The owners have Welsh connections, which goes some way to explaining the dragon motif writ large on the entrance gates and whose tail pops up as a motif throughout the property, from the roof of the summer house, a Hansel and Gretel-style confection at the end of the garden to the Jack and the Beanstalk-like tree motif on the staircase ironmongery. A second ceramic tree climbs up the wall. Both “grow” all the way up through the house, towards the skylight in the roof.

The house was built in 1798, and redesigned in 1993. The 900sq m (9,700sq ft) property has an asking price of €2.75 million through agents Sherry FitzGerald, not the kind of money any small boy might be able to club together from his pocket money.

At entrance level there is a huge curvy eat-in kitchen the size of a one-bedroom apartment. It has bespoke cabinetry and marble counters throughout. One of the units even pulls out as a mobile drinks unit. A giant-sized stainless steel hood and splashback was custom-built to house the imposing Viking range. The kitchen has its own walk-in cold room and an industrial-style four-door fridge.

There’s even a dinner gong to call the kids to meals.

The large sitting room has a theatrically shaped fireplace with a Connemara marble hearth. French doors lead from there out to a balcony that looks like the prow of a ship that could belong to Captain Hook.

Off the sitting room is a large two-bedroom master suite that is set out over three floors. On the ground floor there is a sitting room and a dressing room that leads through to a leather-floored guest room by American designer Bill Amberg.

Upstairs is the master bedroom and bathroom, which has decorative his-and-hers sinks, a lavatory pod hidden behind glass and a deep, free-standing bath.

A stainless steel staircase leads from the bedroom up to a small storage area and a sizeable office or bedroom. It’s not just Wales and fairy tale fantasy that have influenced the design of this property, its website says the “skills of the world’s finest blacksmiths, masons, ceramicists, glass makers and joiners were called upon to realise a celebration of the double millennium of the Incarnation” of the Christ. It describes the property as a “hymn to God” and there are large church-scale references in many rooms. The music room, for example, has a life-sized carving of the figure of the crucified Christ, mounted on rough limestone blocks.

There are three more bedrooms on the first floor, all with vaulted ceilings and each laid out mezzanine-style to accommodate the family’s six children. The main bathroom on this floor has a bath with two portholes set into them. A second grotto-style bathroom has a large decorative mosaic panel by German company Meyer.

At garden level a large mosaic floor spans the length of the house. It was designed by Catherine Wilcoxson, who did much of the ceramic work in the house. There are two bedrooms, a large family room and a music room with a second mezzanine floor.

There are some toys for big boys too. The garage comes with an inspection kit set into the floor so that you can get under your car to look at it.

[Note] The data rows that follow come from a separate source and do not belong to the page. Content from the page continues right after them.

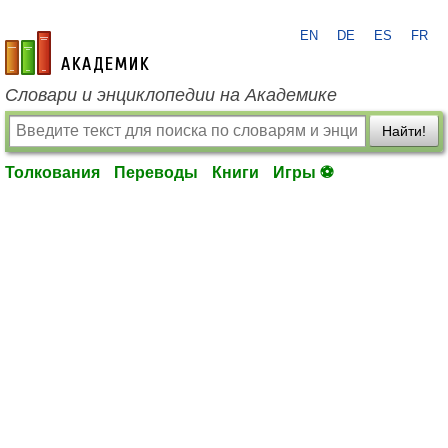
EN
DE
ES
FR
academic.ru
Словари и энциклопедии на Академике
Найти!
Толкования
Переводы
Книги
Игры ⚽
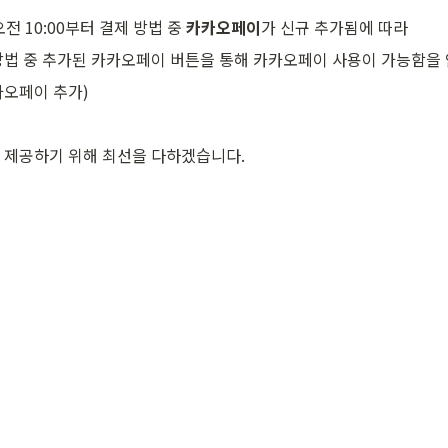
) 오전 10:00부터 결제 방법 중 
카카오페이
가 신규 추가됨에 따라
방법 중 추가된 카카오페이 버튼을 통해 카카오페이 사용이 가능함을
카오페이 추가)
 제공하기 위해 최선을 다하겠습니다.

Would-be buyers can fantasise about tinkering with their classic Austin Martin. There’s also a wine cellar

For those of us who are still coming to terms with the end of minimalism, the décor at Harlech House is like a three-star Michelin meal: rich and difficult to digest. But pare back the décor, look at the construction and you’ll find a seriously high-end finish. All but two of the kids have left home and the house needs a new family to really enjoy living there.

Apparently some of the local children think the dragon breathes fire and give it a wide berth when trick or treating at Halloween.

Location managers have tried in vain to get past the gatekeeper to request permission to film here.That level of discretion isn’t about to change. Viewing is by appointment only.